_The task:_
When you copy the entries, match them exactly and omit the pictures.

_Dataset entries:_
★ ★ ★
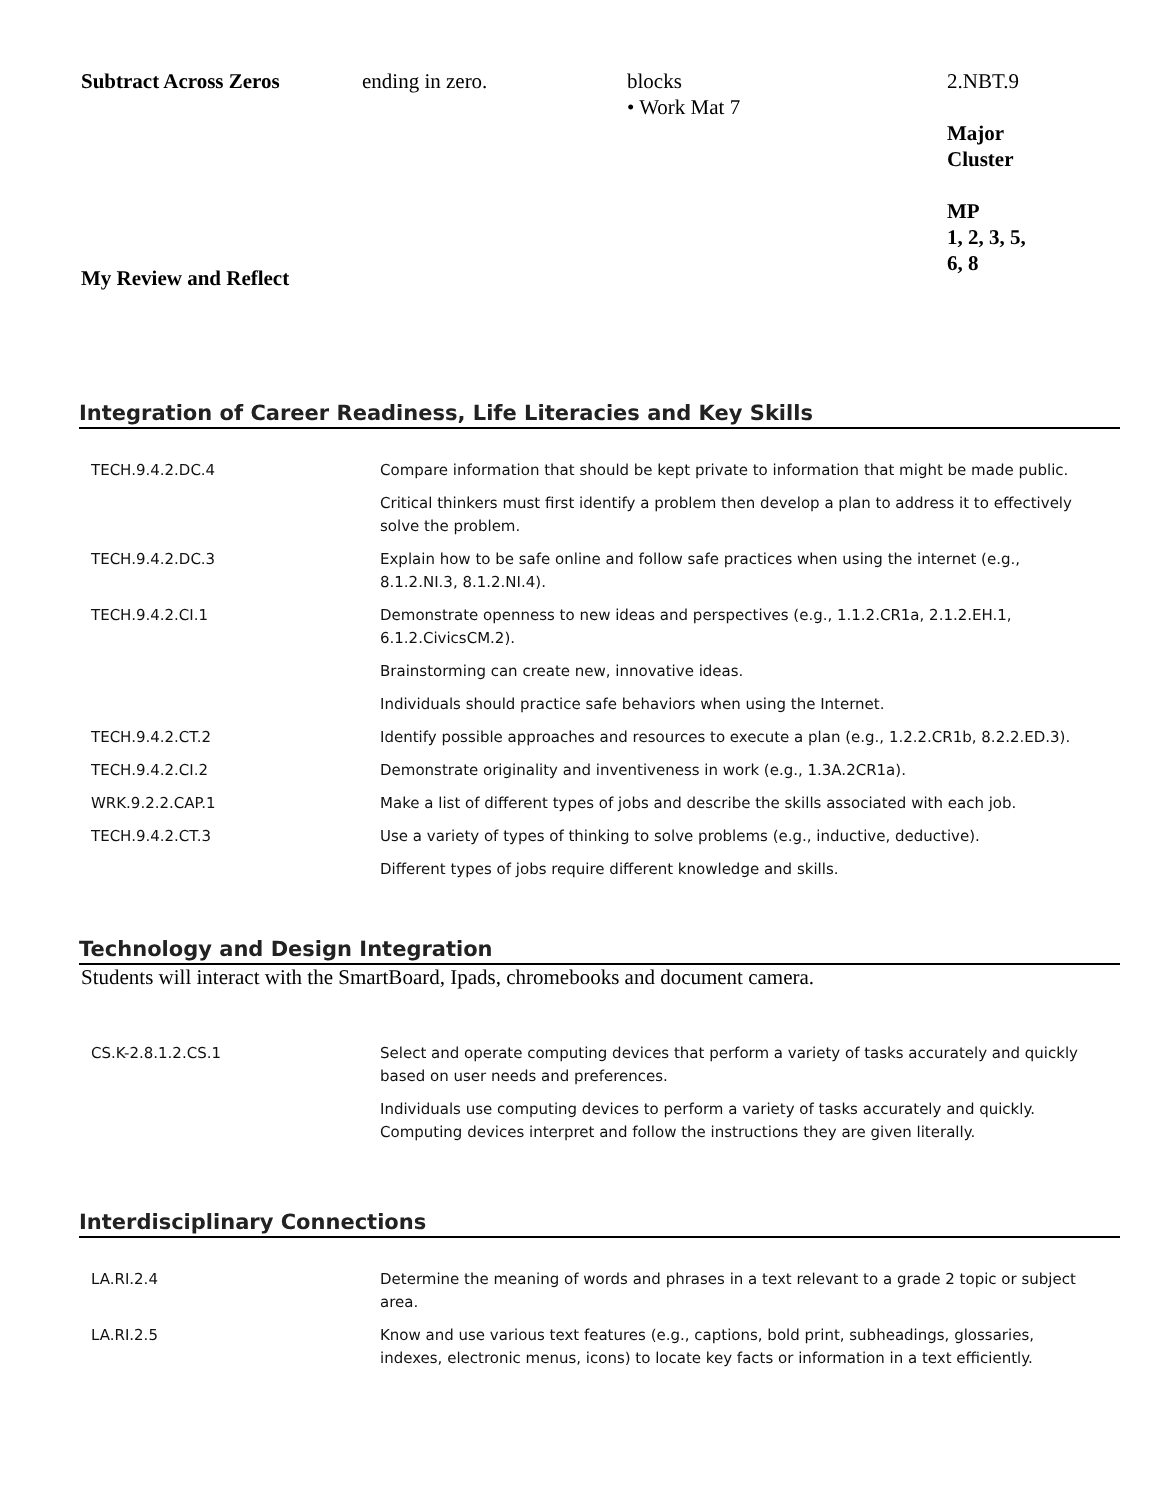| Subtract Across Zeros | ending in zero. | blocks • Work Mat 7 | 2.NBT.9 Major Cluster MP 1, 2, 3, 5, 6, 8 |
My Review and Reflect
Integration of Career Readiness, Life Literacies and Key Skills
| TECH.9.4.2.DC.4 | Compare information that should be kept private to information that might be made public. |
| | Critical thinkers must first identify a problem then develop a plan to address it to effectively solve the problem. |
| TECH.9.4.2.DC.3 | Explain how to be safe online and follow safe practices when using the internet (e.g., 8.1.2.NI.3, 8.1.2.NI.4). |
| TECH.9.4.2.CI.1 | Demonstrate openness to new ideas and perspectives (e.g., 1.1.2.CR1a, 2.1.2.EH.1, 6.1.2.CivicsCM.2). |
| | Brainstorming can create new, innovative ideas. |
| | Individuals should practice safe behaviors when using the Internet. |
| TECH.9.4.2.CT.2 | Identify possible approaches and resources to execute a plan (e.g., 1.2.2.CR1b, 8.2.2.ED.3). |
| TECH.9.4.2.CI.2 | Demonstrate originality and inventiveness in work (e.g., 1.3A.2CR1a). |
| WRK.9.2.2.CAP.1 | Make a list of different types of jobs and describe the skills associated with each job. |
| TECH.9.4.2.CT.3 | Use a variety of types of thinking to solve problems (e.g., inductive, deductive). |
| | Different types of jobs require different knowledge and skills. |
Technology and Design Integration
Students will interact with the SmartBoard, Ipads, chromebooks and document camera.
| CS.K-2.8.1.2.CS.1 | Select and operate computing devices that perform a variety of tasks accurately and quickly based on user needs and preferences. |
| | Individuals use computing devices to perform a variety of tasks accurately and quickly. Computing devices interpret and follow the instructions they are given literally. |
Interdisciplinary Connections
| LA.RI.2.4 | Determine the meaning of words and phrases in a text relevant to a grade 2 topic or subject area. |
| LA.RI.2.5 | Know and use various text features (e.g., captions, bold print, subheadings, glossaries, indexes, electronic menus, icons) to locate key facts or information in a text efficiently. |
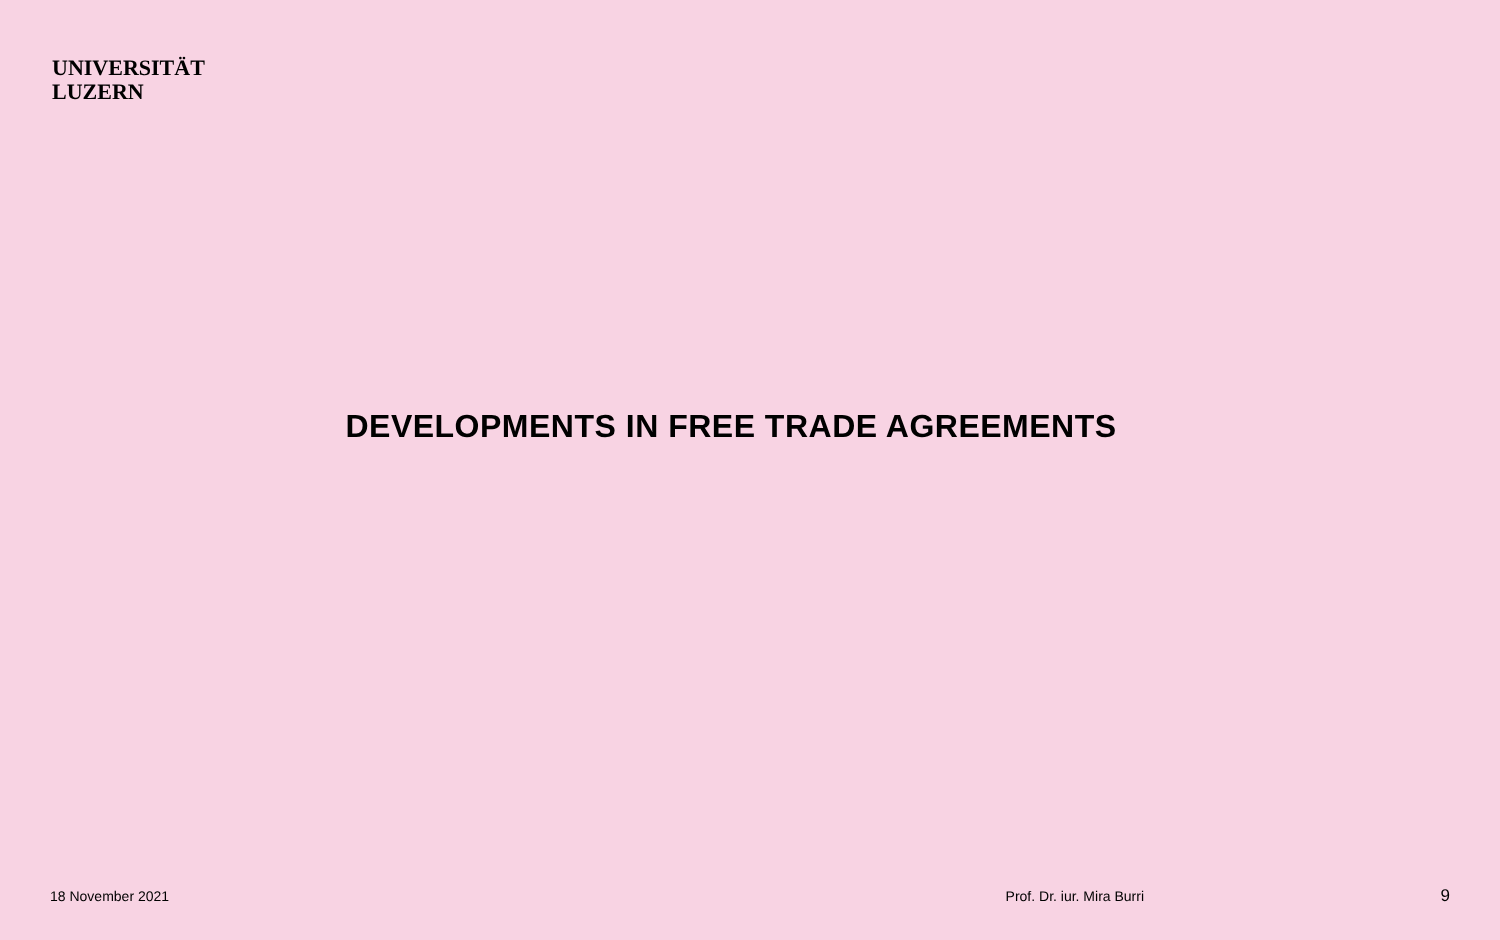UNIVERSITÄT
LUZERN
DEVELOPMENTS IN FREE TRADE AGREEMENTS
18 November 2021 Prof. Dr. iur. Mira Burri 9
★ ★ ★
_Completed exercise:_
| Subtract Across Zeros | ending in zero. | blocks • Work Mat 7 | 2.NBT.9 Major Cluster MP 1, 2, 3, 5, 6, 8 |
My Review and Reflect
Integration of Career Readiness, Life Literacies and Key Skills
| TECH.9.4.2.DC.4 | Compare information that should be kept private to information that might be made public. |
| | Critical thinkers must first identify a problem then develop a plan to address it to effectively solve the problem. |
| TECH.9.4.2.DC.3 | Explain how to be safe online and follow safe practices when using the internet (e.g., 8.1.2.NI.3, 8.1.2.NI.4). |
| TECH.9.4.2.CI.1 | Demonstrate openness to new ideas and perspectives (e.g., 1.1.2.CR1a, 2.1.2.EH.1, 6.1.2.CivicsCM.2). |
| | Brainstorming can create new, innovative ideas. |
| | Individuals should practice safe behaviors when using the Internet. |
| TECH.9.4.2.CT.2 | Identify possible approaches and resources to execute a plan (e.g., 1.2.2.CR1b, 8.2.2.ED.3). |
| TECH.9.4.2.CI.2 | Demonstrate originality and inventiveness in work (e.g., 1.3A.2CR1a). |
| WRK.9.2.2.CAP.1 | Make a list of different types of jobs and describe the skills associated with each job. |
| TECH.9.4.2.CT.3 | Use a variety of types of thinking to solve problems (e.g., inductive, deductive). |
| | Different types of jobs require different knowledge and skills. |
Technology and Design Integration
Students will interact with the SmartBoard, Ipads, chromebooks and document camera.
| CS.K-2.8.1.2.CS.1 | Select and operate computing devices that perform a variety of tasks accurately and quickly based on user needs and preferences. |
| | Individuals use computing devices to perform a variety of tasks accurately and quickly. Computing devices interpret and follow the instructions they are given literally. |
Interdisciplinary Connections
| LA.RI.2.4 | Determine the meaning of words and phrases in a text relevant to a grade 2 topic or subject area. |
| LA.RI.2.5 | Know and use various text features (e.g., captions, bold print, subheadings, glossaries, indexes, electronic menus, icons) to locate key facts or information in a text efficiently. |
UNIVERSITÄT
LUZERN
DEVELOPMENTS IN FREE TRADE AGREEMENTS
18 November 2021 Prof. Dr. iur. Mira Burri 9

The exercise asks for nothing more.